DMA commands transfer data between the LS and main storage.

Main storage is addressed by an effective address (EA) operand in a DMA command. The LS is addressed by the local store address (LSA) operand in a DMA command. The size of a single DMA transfer is limited to 16 KB:

The LS data is accessed sequentially with a minimum step of one quadword.

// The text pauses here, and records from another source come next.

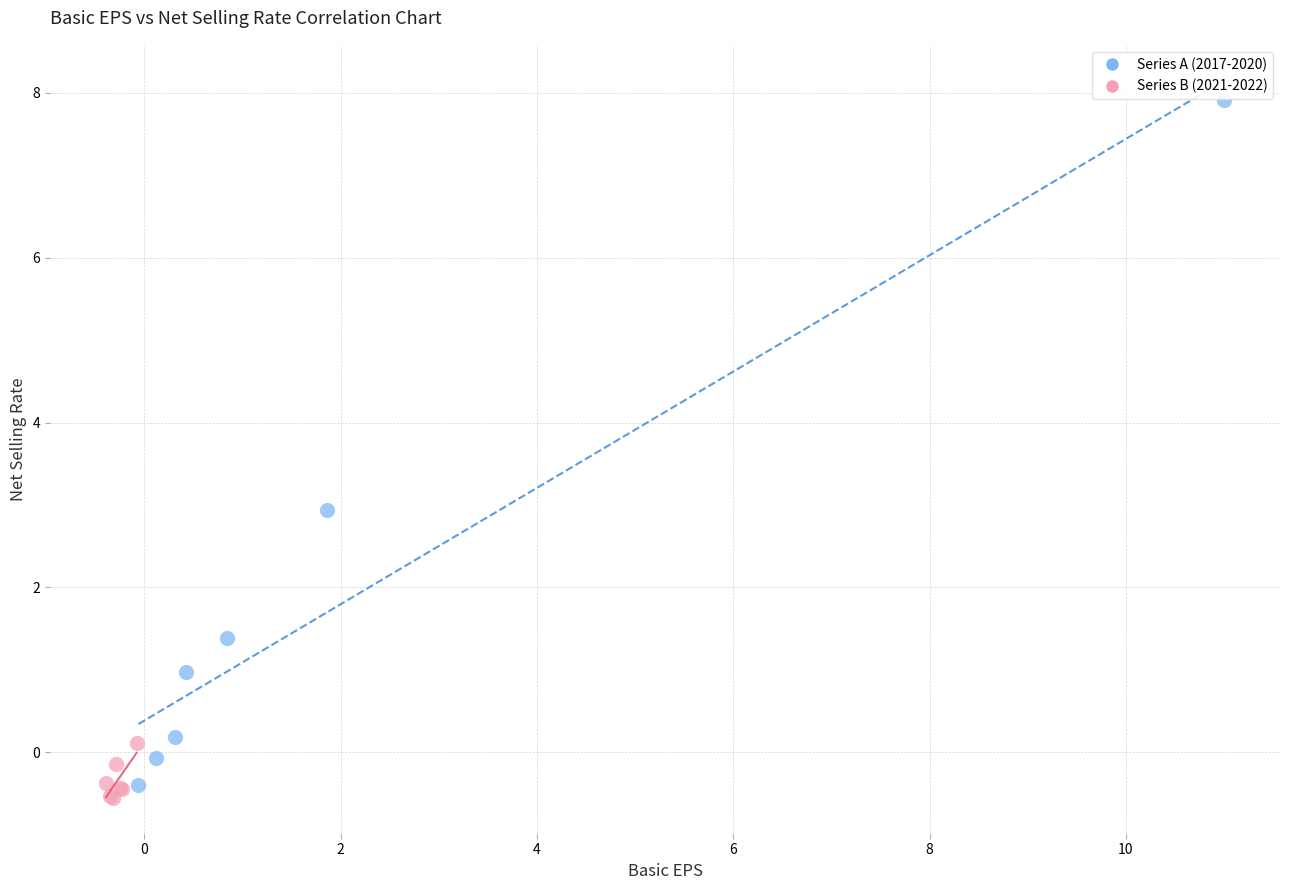

Which series has the largest Y range (max minus min)?

Series A (2017-2020)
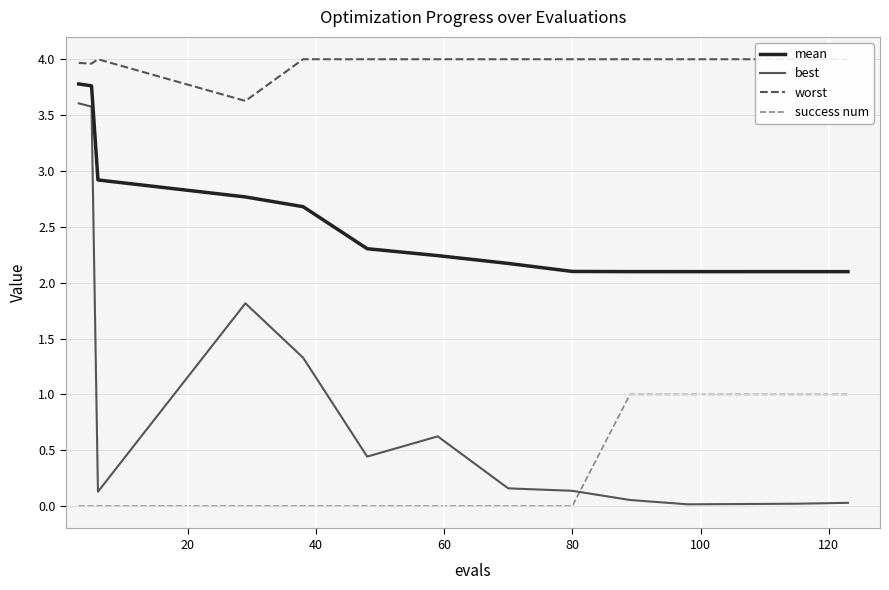

What is the highest value of the best series?

3.6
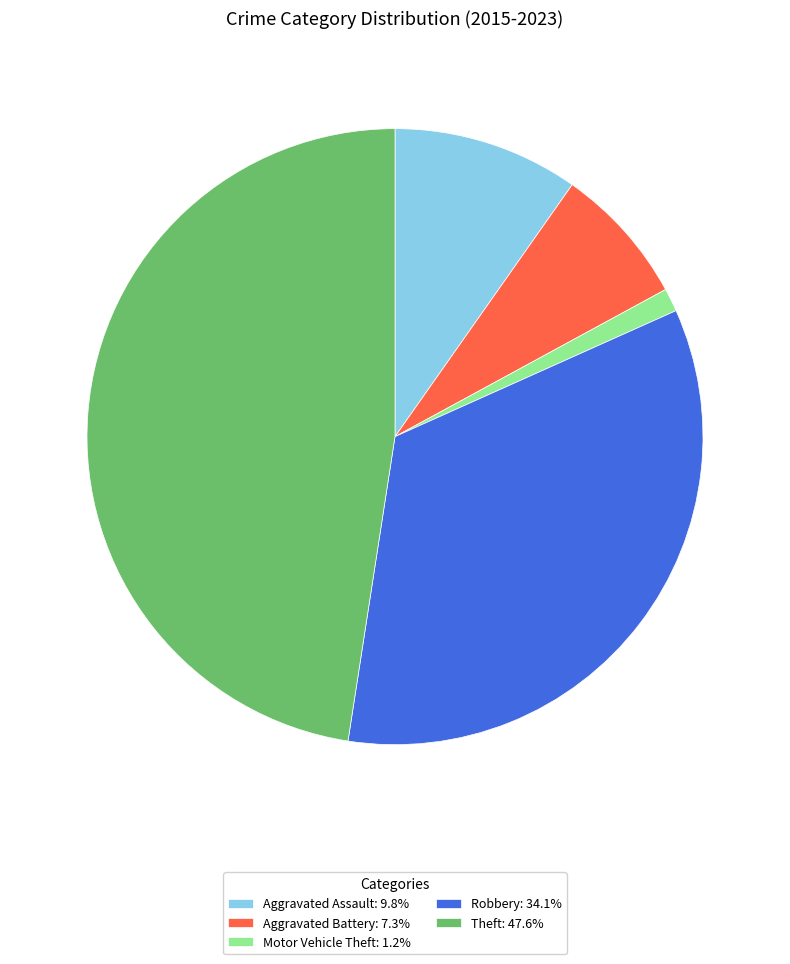

How many segments does this pie chart have?

5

Software on an SPE accesses its MFC's DMA-transfer facilities through the channels listed in Channels. To enqueue a DMA command, SPE software writes the MFC Command Parameter Channel Registers with the wrch instruction (described in Channel instructions) in the following sequence:
  1. Write the EA-high (EAH) to the MFC_EAH channel.
  2. Write the EA-low (EAL) to the MFC_EAL channel.
  3. Write the transfer size to the MFC_Size channel.
  4. Write the tag ID to the MFC_TagID channel.
  5. Write the class ID and command opcode to the MFC_Cmd channel.
The following examples shows how to initiate a DMA transfer from an SPE.
extern void dma_transfer(volatile void *lsa,     // local store address
              unsigned int eah,        // high 32-bit effective address
              unsigned int eal,        // low 32-bit effective address
              unsigned int size,       // transfer size in bytes
              unsigned int tag_id,     // tag identifier (0-31)
An ABI-compliant assembly-language implementation of the subroutine is:
   .text
   .global   dma_transfer
dma_transfer:
   wrch        $MFC_LSA, $3
   wrch        $MFC_EAH, $4
   wrch        $MFC_EAL, $5
   wrch        $MFC_Size, $6
   wrch        $MFC_TagID, $7
   wrch        $MFC_Cmd, $8
   bi          $0 
A comparable C implementation using the SPU composite intrinsic spu_mfcdma64 is:
#include <spu_intrinsics.h> 
void dma_transfer(volatile void *lsa, unsigned int eah, unsigned int eal, 
             unsigned int size, unsigned int tag_id, unsigned int cmd)
{
     spu_mfcdma64(lsa, eah, eal, size, tag_id, cmd);
} 

The performance of a DMA data transfer is best when the source and destination addresses are aligned on a cache line boundary are are at least a cache line sized.

Quadword-offset-aligned data transfers generate full cache-line bus requests for every unrolling, except possibly the first and last unrolling.

Transfers that start or end in the middle of a cache line transfer a partial cache line (less than 8 quadwords) in the first or last bus request, respectively.